During an economic downslide, with fewer jobs, people end up working harder and sacrificing more to stay employed, which hits their own and their family’s nutrition, according to a survey.
Of the 3,709 parents of adolescents surveyed by researchers led by Katherine Bauer, assistant professor of public health at the Temple University, only 64 percent of fathers and 46 percent of mothers were employed full-time.
Mothers employed full-time “reported fewer family meals, more frequent fast food for family meals, less frequent encouragement of their adolescents’ healthful eating, lower fruit and vegetable intake and less time spent on food preparation, compared to part-time and not-employed mothers,” said Bauer, according to a Temple statement.

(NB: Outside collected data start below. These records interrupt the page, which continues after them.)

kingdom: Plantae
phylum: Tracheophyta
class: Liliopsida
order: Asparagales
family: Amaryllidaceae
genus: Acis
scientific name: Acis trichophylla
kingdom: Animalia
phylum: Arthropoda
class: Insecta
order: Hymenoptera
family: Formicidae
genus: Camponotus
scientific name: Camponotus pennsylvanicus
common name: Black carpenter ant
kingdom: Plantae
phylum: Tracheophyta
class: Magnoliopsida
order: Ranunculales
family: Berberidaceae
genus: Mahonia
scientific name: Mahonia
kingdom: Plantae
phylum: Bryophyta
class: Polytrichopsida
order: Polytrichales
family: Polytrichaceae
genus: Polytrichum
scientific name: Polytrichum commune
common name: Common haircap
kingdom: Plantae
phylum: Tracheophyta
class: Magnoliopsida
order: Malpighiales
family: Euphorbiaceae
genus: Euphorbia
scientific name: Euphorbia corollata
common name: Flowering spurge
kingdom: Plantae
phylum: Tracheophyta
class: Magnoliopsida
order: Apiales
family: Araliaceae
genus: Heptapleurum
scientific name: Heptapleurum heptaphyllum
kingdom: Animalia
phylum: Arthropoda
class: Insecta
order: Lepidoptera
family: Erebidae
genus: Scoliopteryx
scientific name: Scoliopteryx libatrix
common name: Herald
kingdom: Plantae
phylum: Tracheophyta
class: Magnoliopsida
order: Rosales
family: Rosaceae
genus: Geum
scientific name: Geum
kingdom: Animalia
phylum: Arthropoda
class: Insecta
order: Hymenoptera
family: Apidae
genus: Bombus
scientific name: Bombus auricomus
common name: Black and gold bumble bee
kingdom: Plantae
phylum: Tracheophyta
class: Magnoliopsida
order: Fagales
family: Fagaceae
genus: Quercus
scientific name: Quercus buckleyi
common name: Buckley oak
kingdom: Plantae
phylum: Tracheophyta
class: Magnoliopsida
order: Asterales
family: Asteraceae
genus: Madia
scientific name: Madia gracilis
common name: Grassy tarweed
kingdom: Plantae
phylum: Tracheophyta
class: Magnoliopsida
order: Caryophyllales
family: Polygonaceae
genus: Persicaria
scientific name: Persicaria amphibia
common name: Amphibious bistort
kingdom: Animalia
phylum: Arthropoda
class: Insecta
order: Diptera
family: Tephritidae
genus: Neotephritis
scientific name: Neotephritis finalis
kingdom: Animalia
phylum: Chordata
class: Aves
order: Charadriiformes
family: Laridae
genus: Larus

When looking at the role of work-life stress, for both moms and dads greater stress levels appeared to interfere with healthful eating opportunities.
For example, parents experiencing high levels of work-life stress reported having one and a half fewer family meals per
week and eating half a serving less of fruits and vegetables per day, as compared to parents with low levels of work-life stress.
Bauer noted that over time these differences can add up to have a big impact on parents’ and children’s health. She’s careful to note, however, that the burden of this problem did not fall solely on mothers.
“We need to teach kids how to cook,” said Bauer. “We know if kids have cooking skills and good eating habits, not only will they be healthier, but as adults they will put those skills to use to feed their own children more healthfully.”